BEGIN
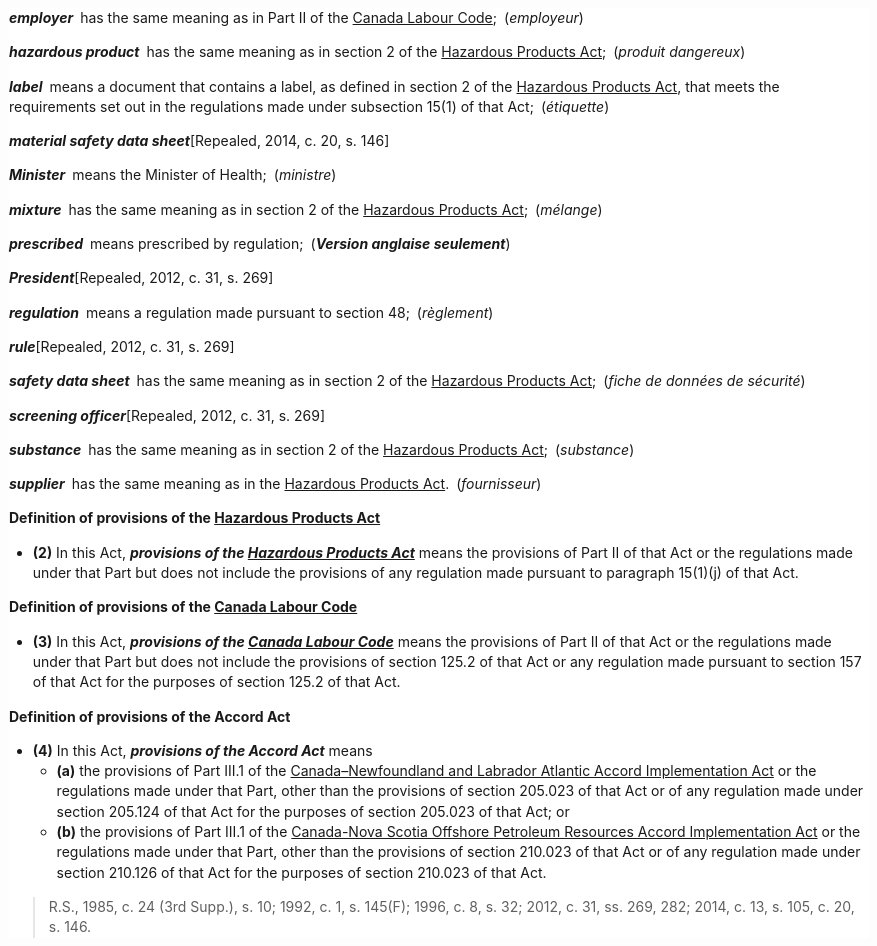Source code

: ***employer*** has the same meaning as in Part II of the [Canada Labour Code](/en/Acts/Revised%20Statutes%20of%20Canada/L/L-2.md); (*employeur*)

***hazardous product*** has the same meaning as in section 2 of the [Hazardous Products Act](/en/Acts/Revised%20Statutes%20of%20Canada/H/H-3.md); (*produit dangereux*)

***label*** means a document that contains a label, as defined in section 2 of the [Hazardous Products Act](/en/Acts/Revised%20Statutes%20of%20Canada/H/H-3.md), that meets the requirements set out in the regulations made under subsection 15(1) of that Act; (*étiquette*)

***material safety data sheet***[Repealed, 2014, c. 20, s. 146]

***Minister*** means the Minister of Health; (*ministre*)

***mixture*** has the same meaning as in section 2 of the [Hazardous Products Act](/en/Acts/Revised%20Statutes%20of%20Canada/H/H-3.md); (*mélange*)

***prescribed*** means prescribed by regulation; (***Version anglaise seulement***)

***President***[Repealed, 2012, c. 31, s. 269]

***regulation*** means a regulation made pursuant to section 48; (*règlement*)

***rule***[Repealed, 2012, c. 31, s. 269]

***safety data sheet*** has the same meaning as in section 2 of the [Hazardous Products Act](/en/Acts/Revised%20Statutes%20of%20Canada/H/H-3.md); (*fiche de données de sécurité*)

***screening officer***[Repealed, 2012, c. 31, s. 269]

***substance*** has the same meaning as in section 2 of the [Hazardous Products Act](/en/Acts/Revised%20Statutes%20of%20Canada/H/H-3.md); (*substance*)

***supplier*** has the same meaning as in the [Hazardous Products Act](/en/Acts/Revised%20Statutes%20of%20Canada/H/H-3.md). (*fournisseur*)

**Definition of provisions of the [Hazardous Products Act](/en/Acts/Revised%20Statutes%20of%20Canada/H/H-3.md)**

- **(2)** In this Act, ***provisions of the [Hazardous Products Act](/en/Acts/Revised%20Statutes%20of%20Canada/H/H-3.md)*** means the provisions of Part II of that Act or the regulations made under that Part but does not include the provisions of any regulation made pursuant to paragraph 15(1)(j) of that Act.

**Definition of provisions of the [Canada Labour Code](/en/Acts/Revised%20Statutes%20of%20Canada/L/L-2.md)**

- **(3)** In this Act, ***provisions of the [Canada Labour Code](/en/Acts/Revised%20Statutes%20of%20Canada/L/L-2.md)*** means the provisions of Part II of that Act or the regulations made under that Part but does not include the provisions of section 125.2 of that Act or any regulation made pursuant to section 157 of that Act for the purposes of section 125.2 of that Act.

**Definition of provisions of the Accord Act**

- **(4)** In this Act, ***provisions of the Accord Act*** means
	- **(a)** the provisions of Part III.1 of the [Canada–Newfoundland and Labrador Atlantic Accord Implementation Act](/en/Acts/Statutes%20of%20Canada/1987/c.%203.md) or the regulations made under that Part, other than the provisions of section 205.023 of that Act or of any regulation made under section 205.124 of that Act for the purposes of section 205.023 of that Act; or
	- **(b)** the provisions of Part III.1 of the [Canada-Nova Scotia Offshore Petroleum Resources Accord Implementation Act](/en/Acts/Statutes%20of%20Canada/1988/c.%2028.md) or the regulations made under that Part, other than the provisions of section 210.023 of that Act or of any regulation made under section 210.126 of that Act for the purposes of section 210.023 of that Act.
> R.S., 1985, c. 24 (3rd Supp.), s. 10; 1992, c. 1, s. 145(F); 1996, c. 8, s. 32; 2012, c. 31, ss. 269, 282; 2014, c. 13, s. 105, c. 20, s. 146.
END
• The task: Return every line of the listing exactly, leaving its pictures behind.

• The answer:
Source code

: ***employer*** has the same meaning as in Part II of the [Canada Labour Code](/en/Acts/Revised%20Statutes%20of%20Canada/L/L-2.md); (*employeur*)

***hazardous product*** has the same meaning as in section 2 of the [Hazardous Products Act](/en/Acts/Revised%20Statutes%20of%20Canada/H/H-3.md); (*produit dangereux*)

***label*** means a document that contains a label, as defined in section 2 of the [Hazardous Products Act](/en/Acts/Revised%20Statutes%20of%20Canada/H/H-3.md), that meets the requirements set out in the regulations made under subsection 15(1) of that Act; (*étiquette*)

***material safety data sheet***[Repealed, 2014, c. 20, s. 146]

***Minister*** means the Minister of Health; (*ministre*)

***mixture*** has the same meaning as in section 2 of the [Hazardous Products Act](/en/Acts/Revised%20Statutes%20of%20Canada/H/H-3.md); (*mélange*)

***prescribed*** means prescribed by regulation; (***Version anglaise seulement***)

***President***[Repealed, 2012, c. 31, s. 269]

***regulation*** means a regulation made pursuant to section 48; (*règlement*)

***rule***[Repealed, 2012, c. 31, s. 269]

***safety data sheet*** has the same meaning as in section 2 of the [Hazardous Products Act](/en/Acts/Revised%20Statutes%20of%20Canada/H/H-3.md); (*fiche de données de sécurité*)

***screening officer***[Repealed, 2012, c. 31, s. 269]

***substance*** has the same meaning as in section 2 of the [Hazardous Products Act](/en/Acts/Revised%20Statutes%20of%20Canada/H/H-3.md); (*substance*)

***supplier*** has the same meaning as in the [Hazardous Products Act](/en/Acts/Revised%20Statutes%20of%20Canada/H/H-3.md). (*fournisseur*)

**Definition of provisions of the [Hazardous Products Act](/en/Acts/Revised%20Statutes%20of%20Canada/H/H-3.md)**

- **(2)** In this Act, ***provisions of the [Hazardous Products Act](/en/Acts/Revised%20Statutes%20of%20Canada/H/H-3.md)*** means the provisions of Part II of that Act or the regulations made under that Part but does not include the provisions of any regulation made pursuant to paragraph 15(1)(j) of that Act.

**Definition of provisions of the [Canada Labour Code](/en/Acts/Revised%20Statutes%20of%20Canada/L/L-2.md)**

- **(3)** In this Act, ***provisions of the [Canada Labour Code](/en/Acts/Revised%20Statutes%20of%20Canada/L/L-2.md)*** means the provisions of Part II of that Act or the regulations made under that Part but does not include the provisions of section 125.2 of that Act or any regulation made pursuant to section 157 of that Act for the purposes of section 125.2 of that Act.

**Definition of provisions of the Accord Act**

- **(4)** In this Act, ***provisions of the Accord Act*** means
	- **(a)** the provisions of Part III.1 of the [Canada–Newfoundland and Labrador Atlantic Accord Implementation Act](/en/Acts/Statutes%20of%20Canada/1987/c.%203.md) or the regulations made under that Part, other than the provisions of section 205.023 of that Act or of any regulation made under section 205.124 of that Act for the purposes of section 205.023 of that Act; or
	- **(b)** the provisions of Part III.1 of the [Canada-Nova Scotia Offshore Petroleum Resources Accord Implementation Act](/en/Acts/Statutes%20of%20Canada/1988/c.%2028.md) or the regulations made under that Part, other than the provisions of section 210.023 of that Act or of any regulation made under section 210.126 of that Act for the purposes of section 210.023 of that Act.
> R.S., 1985, c. 24 (3rd Supp.), s. 10; 1992, c. 1, s. 145(F); 1996, c. 8, s. 32; 2012, c. 31, ss. 269, 282; 2014, c. 13, s. 105, c. 20, s. 146.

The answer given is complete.